Months four to six (per-matter discipline)
These are recurring practices, not one-time projects. Each new matter exercises them.
- (Owner: matter lead attorney) Per-matter AI use notes. Capture the tool used, task performed, date, and the supervising attorney’s review of output. Demonstrates Rule 5.3 supervision and Rule 1.1 competence on a per-matter basis.
- (Owner: managing partner + billing partner) Engagement letter AI provisions disclosing AI use in general terms. Add specific informed consent for matters where AI performs substantive drafting or analysis. This is consistent with Op 512 pending South Carolina-specific guidance.
We are building practitioner resources for firms working through this list. The monthly update covers new resources as they ship.
Court orders binding South Carolina attorneys (1)
Federal and state court AI rules that apply to filings by attorneys practicing in South Carolina.

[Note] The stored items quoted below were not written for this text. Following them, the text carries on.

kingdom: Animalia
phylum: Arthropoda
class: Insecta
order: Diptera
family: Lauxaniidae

- South Carolina Supreme Court Interim Policy on the Use of Generative Artificial Intelligence , South Carolina (statewide judicial branch) ( Mar 2025 )

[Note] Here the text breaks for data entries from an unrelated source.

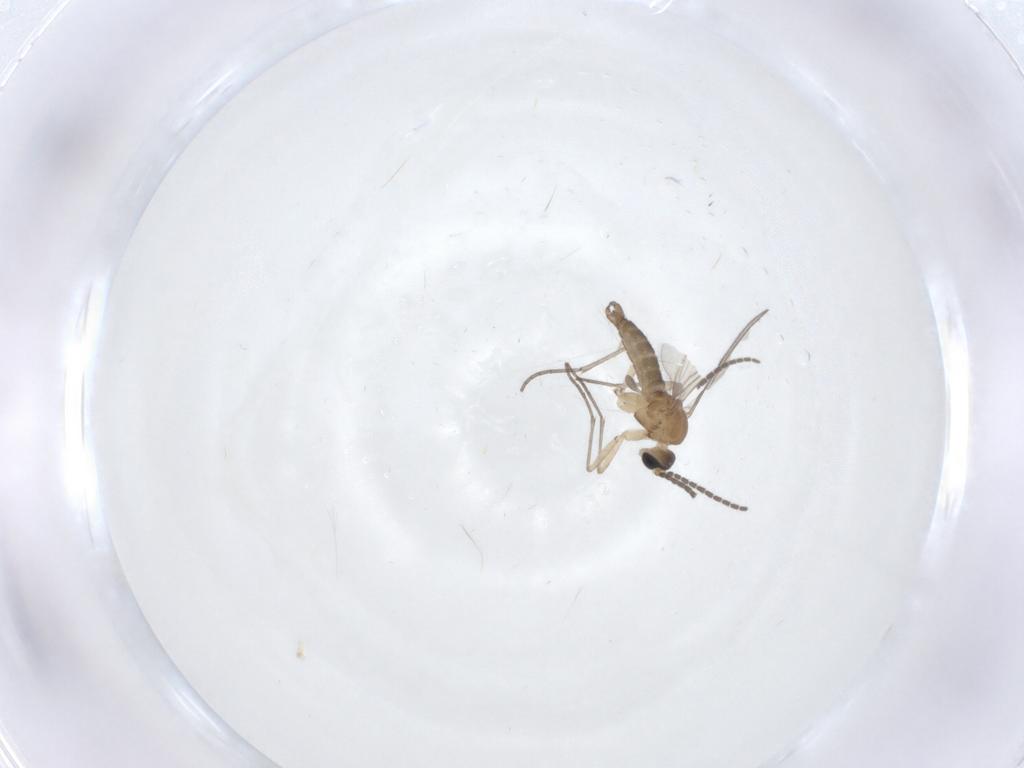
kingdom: Animalia
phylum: Arthropoda
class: Insecta
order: Diptera
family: Sciaridae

AI hallucination sanctions cases in South Carolina (6)
Editorially flagged cases for South Carolina firms appear first with a "Why this matters" note; the remaining 3entries follow.
- In re Eric Chibueze Nwaubani
Why this matters: Leading published 4th Cir. disciplinary opinion on attorney AI hallucinations. Holds that existing Rule 8.4(d) is sufficient to sanction without an AI-specific rule.
- Bruce v. United States
Why this matters: Second of two D.S.C. AI-citation orders by Judge Lydon in a six-week window (Cherleatha B. Dec 29 2025; Bruce Feb 9 2026). Lydon chambers template.
- Sevilla v. Ross
Why this matters: Volume-based AI screening: Austin treats the count of pro se motions (80+) plus shotgun-pleading patterns as the AI flag, no specific fabricated cases needed.

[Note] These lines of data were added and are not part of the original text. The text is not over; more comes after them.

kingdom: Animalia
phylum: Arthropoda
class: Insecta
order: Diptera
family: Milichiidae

- Cherleatha B. v. Bisignano , D.S.C. ( Dec 2025 )
- Jeter v. ADUSA Transportation LLC , D.S.C. ( Dec 2025 )
- In re Richburg , Bankr. D.S.C. ( Aug 2025 )
Applicable rules (reference)
How each rule applies to AI use in legal practice. Rule numbers reflect this state's own numbering where it diverges from the ABA Model Rules.
- Rule 1.1 : Competence
- In the firm AI policy, list approved tools and document what each one can and cannot do, where its data goes, and where it hallucinates. The competence duty rests on the lawyer, not the vendor.
- Rule 1.4 : Communication
- Decide once, by matter type, when AI use rises to a level the client should be told about. Document the threshold in the firm AI policy and reflect it in the engagement letter.
- Rule 1.5 : Fees
- Bill actual time, not pre-AI hourly time. If AI subscription costs are passed through to a client, disclose the basis in writing before the invoice issues.
- Rule 1.6 : Confidentiality
- Vet every AI tool that touches client data: data retention, training-data use, security posture, breach disclosure, and deletion on termination. No client-identifying input into a public-tier tool.
- Rule 3.3 : Candor Toward the Tribunal
- Personally read every cited case and verify every quoted authority before signing a filing. This is the rule behind every AI-hallucination sanction issued to date.
- Rule 5.3 : Nonlawyer Assistance
- Treat AI tools the way the firm treats paralegals: written supervision protocol, attorney review before client or court delivery, and named accountability per matter.